Passage shown:
====
Court Opinion

ID: 8922151
Source: CourtListenerOpinion
Date Created: 2022-11-27 06:20:50.521347+00
Date Added: 2024-06-11T17:09:18.961718
License: Public Domain

FAGG, Circuit Judge,
dissenting, joined by HEANEY, Circuit Judge.
I dissent for the reasons given in my dissent from the panel opinion. Cartersville Elevator, Inc. v. Interstate Commerce Commission, 724 F.2d 668, 676 (8th Cir.1984) (Fagg, J., dissenting).
As I have previously observed, in the vast majority of abandonment cases use of opportunity cost analysis will pitch a branch line that is otherwise profitable into the red. Thus for a branch line that is indeed earning a profit based on its income and expenses, use of a rate of return figure representing the rail industry’s cost of capital, a figure which is hypothetical at best because it bears no reasonable relationship to the rate of profitability of the railroad under consideration, distorts the burden on the railroad of continued operation of the branch line. Consequently, when, as in this case, the rate of return earned by a branch line closely approximates a railroad’s overall rate of return, it is inappropriate to determine opportunity costs based on the rail industry's cost of capital, since in such a case the branch line is by comparison not a significant burden on the railroad. I do not quarrel with the use of opportunity cost analysis, however, if it is shown that the rate of return used to calculate opportunity costs could be earned on the assets devoted to the branch line were they put to another rail use, either by transfer or by liquidation and reinvestment. A significant disparity between the present return on the branch line’s assets and the return which could be achieved by their investment in another rail use would provide a sound basis for finding that the branch line constitutes a burden on the railroad.
====
Questions on the material:
(a) Summarize the dissent above in two sentences.
(b) In the dissent, which judge joined Judge Fagg?
(c) Continue the dissent from its last sentence, keeping its voice and line of argument.

(Data extracted from a collection)
====
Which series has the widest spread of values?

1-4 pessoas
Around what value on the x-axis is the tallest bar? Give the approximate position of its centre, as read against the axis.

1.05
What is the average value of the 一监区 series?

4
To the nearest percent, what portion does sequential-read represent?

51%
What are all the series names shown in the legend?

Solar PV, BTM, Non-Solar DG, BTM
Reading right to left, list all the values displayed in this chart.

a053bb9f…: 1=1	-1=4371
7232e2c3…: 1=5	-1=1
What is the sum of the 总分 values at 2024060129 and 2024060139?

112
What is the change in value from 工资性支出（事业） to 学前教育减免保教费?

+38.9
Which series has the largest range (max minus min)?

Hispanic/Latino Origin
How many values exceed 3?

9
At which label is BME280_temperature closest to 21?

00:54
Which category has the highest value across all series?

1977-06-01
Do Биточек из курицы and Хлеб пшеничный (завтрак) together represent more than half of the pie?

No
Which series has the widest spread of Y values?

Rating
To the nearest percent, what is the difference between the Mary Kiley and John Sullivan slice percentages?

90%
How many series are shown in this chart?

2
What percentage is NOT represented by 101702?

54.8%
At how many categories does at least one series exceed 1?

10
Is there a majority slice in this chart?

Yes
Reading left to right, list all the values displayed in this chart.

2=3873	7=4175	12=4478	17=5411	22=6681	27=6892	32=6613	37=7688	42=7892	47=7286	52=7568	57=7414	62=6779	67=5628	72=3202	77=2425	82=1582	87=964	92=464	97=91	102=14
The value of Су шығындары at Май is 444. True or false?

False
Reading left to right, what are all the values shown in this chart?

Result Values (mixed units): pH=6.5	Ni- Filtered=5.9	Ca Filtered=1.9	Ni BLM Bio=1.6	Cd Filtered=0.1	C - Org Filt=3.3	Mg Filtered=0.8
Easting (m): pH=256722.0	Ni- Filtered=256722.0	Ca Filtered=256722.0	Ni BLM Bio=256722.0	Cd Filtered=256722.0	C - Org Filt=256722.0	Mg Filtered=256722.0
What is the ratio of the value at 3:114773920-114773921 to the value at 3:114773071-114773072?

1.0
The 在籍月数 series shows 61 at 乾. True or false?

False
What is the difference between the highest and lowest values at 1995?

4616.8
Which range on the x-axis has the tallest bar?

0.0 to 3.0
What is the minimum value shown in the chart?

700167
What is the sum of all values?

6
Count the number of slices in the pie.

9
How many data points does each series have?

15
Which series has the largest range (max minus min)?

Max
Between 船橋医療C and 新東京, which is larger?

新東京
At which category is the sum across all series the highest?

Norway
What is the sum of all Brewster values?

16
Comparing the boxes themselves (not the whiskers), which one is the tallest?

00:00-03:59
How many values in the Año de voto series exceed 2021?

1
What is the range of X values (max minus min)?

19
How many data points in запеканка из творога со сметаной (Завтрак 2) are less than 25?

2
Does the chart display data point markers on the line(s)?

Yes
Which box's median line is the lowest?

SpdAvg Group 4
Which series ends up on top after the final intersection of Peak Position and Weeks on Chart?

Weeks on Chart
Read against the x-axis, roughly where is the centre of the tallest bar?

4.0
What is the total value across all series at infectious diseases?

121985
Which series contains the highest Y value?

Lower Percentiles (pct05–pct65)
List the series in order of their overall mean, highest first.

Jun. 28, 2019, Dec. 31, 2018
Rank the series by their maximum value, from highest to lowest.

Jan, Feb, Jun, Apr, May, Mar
====
Answers by item:
(a) Circuit Judge Fagg, joined by Circuit Judge Heaney, dissents for the reasons given in his earlier dissent from the panel opinion in Cartersville Elevator, Inc. v. Interstate Commerce Commission. He argues that basing opportunity costs on the rail industry's cost of capital distorts the burden of a branch line whose return closely approximates the railroad's overall return, though he accepts opportunity cost analysis if the rate used could be earned by putting the branch line's assets to another rail use.

(b) Circuit Judge Heaney.

(c)
In reliance on representations by counsel for CNW that the company does not engage in business apart from operation of the railroad, the court has in this case proceeded on the assumption that the abandonment will improve the economic status of CNW’s rail transportation enterprise. Hence the court has essentially reached its own conclusion concerning the use to be made of the assets freed by abandonment, and accordingly it need not and does not take a position on the propriety of using opportunity cost analysis without a requirement of reinvestment in alternative rail uses when the railroad in question is also involved in nonrail enterprises.
In my view, reliance in abandonment proceedings on opportunity cost calculations made without regard to the use of the assets following abandonment bears no reasonable relationship to the goal of strengthening the financial condition of railroads, not as an end in itself, but rather as a means to the ultimate purpose of providing needed rail service. I believe it is imperative that the ICC determine the use to which assets from a branch line will be put before its abandonment is permitted on the basis of opportunity cost analysis. Without this constraint on its application, opportunity cost analysis merely allows the reduction of assets devoted to railroading without any assurance that improvement of rail service will result. Opportunity cost analysis is inappropriate when a nonrail use of assets is contemplated following abandonment, for in such a case neither the abandonment nor the process by which it *1064was approved does anything to strengthen the railroad operation. ICC willingness to allow railroads to realize adequate rates of return by reinvestment of branch line assets in other lines of business would be foreign to its duty to preserve viable arteries of branch line service incidental to maintenance of a strong national railroad system.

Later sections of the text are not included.